There was a clear and unmistakable ethnicist agenda championed by a major and rather quite loud and uncouth section of Peter Obi’s supporters this election cycle with the active encouragement of Mr Obi, himself.

That despicable agenda failed spectacularly and now the perpetrators are accusing the reactors of being the perpetrators and yet, at the same time, calling for healing and reconciliation!

Yes, let there be healing and reconciliation but both will be impossible vide despicable attempts at rewriting history.

If truth be told, our beloved Igbo compatriots badly require much soul-searching, even a wholesale reevaluation of their worldview and attitude to other Nigerians, especially with respect to how they bring up their children to view other tribes and ethnicities with whom they share one country.

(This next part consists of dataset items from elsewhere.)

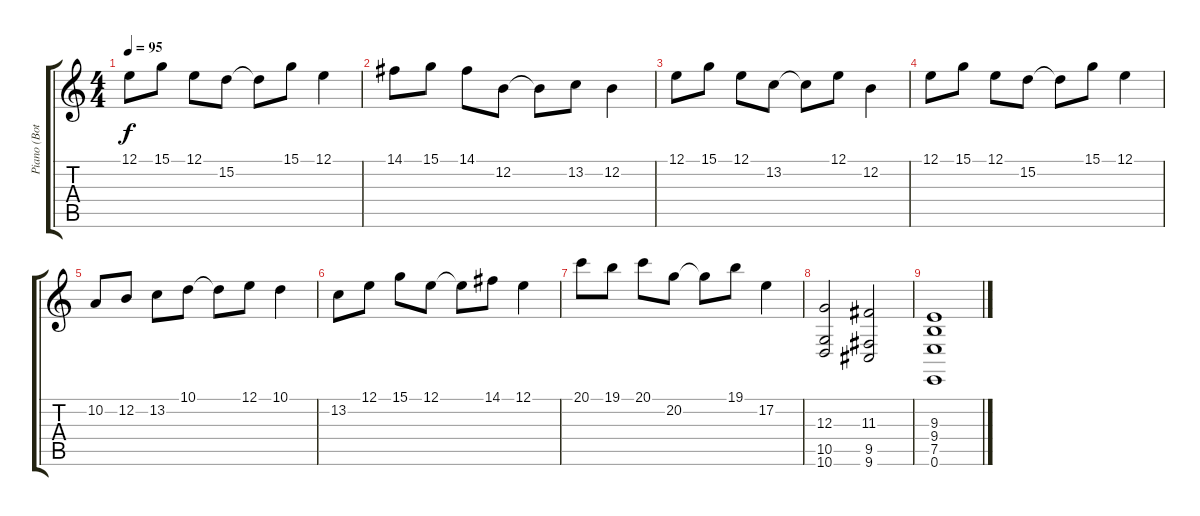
\track ("Piano (Both Hands)" "Piano (Bot") {instrument brightacousticpiano}
\staff {score tabs}
\tuning (E4 B3 G3 D3 A2 E2) {hide}
\ts (4 4)
\tempo 95
\clef g2
\ks c
12.1.8{dy f} 15.1.8 12.1.8 15.2.8 15.2{t}.8 15.1.8 12.1.4 |
14.1.8 15.1.8 14.1.8 12.2.8 12.2{t}.8 13.2.8 12.2.4 |
12.1.8 15.1.8 12.1.8 13.2.8 13.2{t}.8 12.1.8 12.2.4 |
12.1.8 15.1.8 12.1.8 15.2.8 15.2{t}.8 15.1.8 12.1.4 |
10.2.8 12.2.8 13.2.8 10.1.8 10.1{t}.8 12.1.8 10.1.4 |
13.2.8 12.1.8 15.1.8 12.1.8 12.1{t}.8 14.1.8 12.1.4 |
20.1.8 19.1.8 20.1.8 20.2.8 20.2{t}.8 19.1.8 17.2.4 |
(12.3 10.5 10.6).2 (11.3 9.5 9.6).2 |
(9.3 9.4 7.5 0.6).1
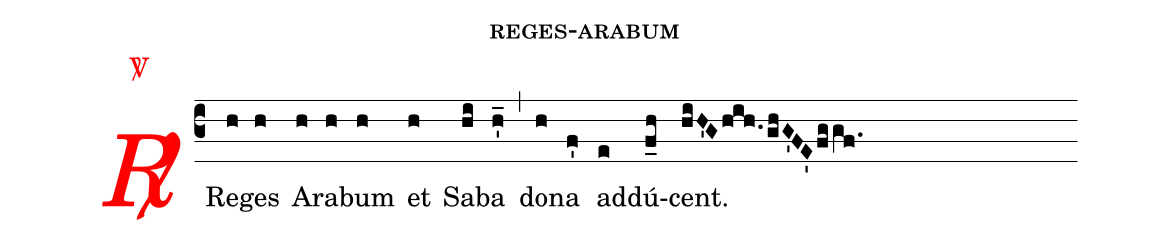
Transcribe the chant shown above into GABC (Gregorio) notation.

name:reges-arabum;
annotation:{\color{red}\Vbar\ };
%%
(c3)<v>\rubric{\Rbar}</v> Re(h)ges(h) Ar(h)a(h)bum(h) et(h) Sa(hi)ba(h'_)(,) do(h)na(f') ad(e)dú(f_h)cent.(hiH'Ghih.ghG'FE'fggf.)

The expectation that people should stomach insult and denigration from others of a different ethnicity and not react in ways that are invariably problematic is as idiotic as it is unrealistic.

If you are an immigrant/settler in a place and are so empty-headed as to say to your indigene/host “without me your town wouldn’t be developed”, it would be entirely fair, just and equitable in the circumstances – quite apart from being compellingly natural – that he should retort: “I never invited you to come develop my town for me – go back from whence you came and develop your wasteland of a homeland”.

The problem at hand did not begin with others baiting or profiling the Ibos – that is all reaction; the problem at hand began with a section of the Igbo most unconscionably baiting and profiling others across this country but especially so in Lagos!

That truth is critical to resolving the problem.

 

*Onokpasa, a lawyer and member, All Progressives Congress, APC, Presidential Campaign Council, writes from Abuja.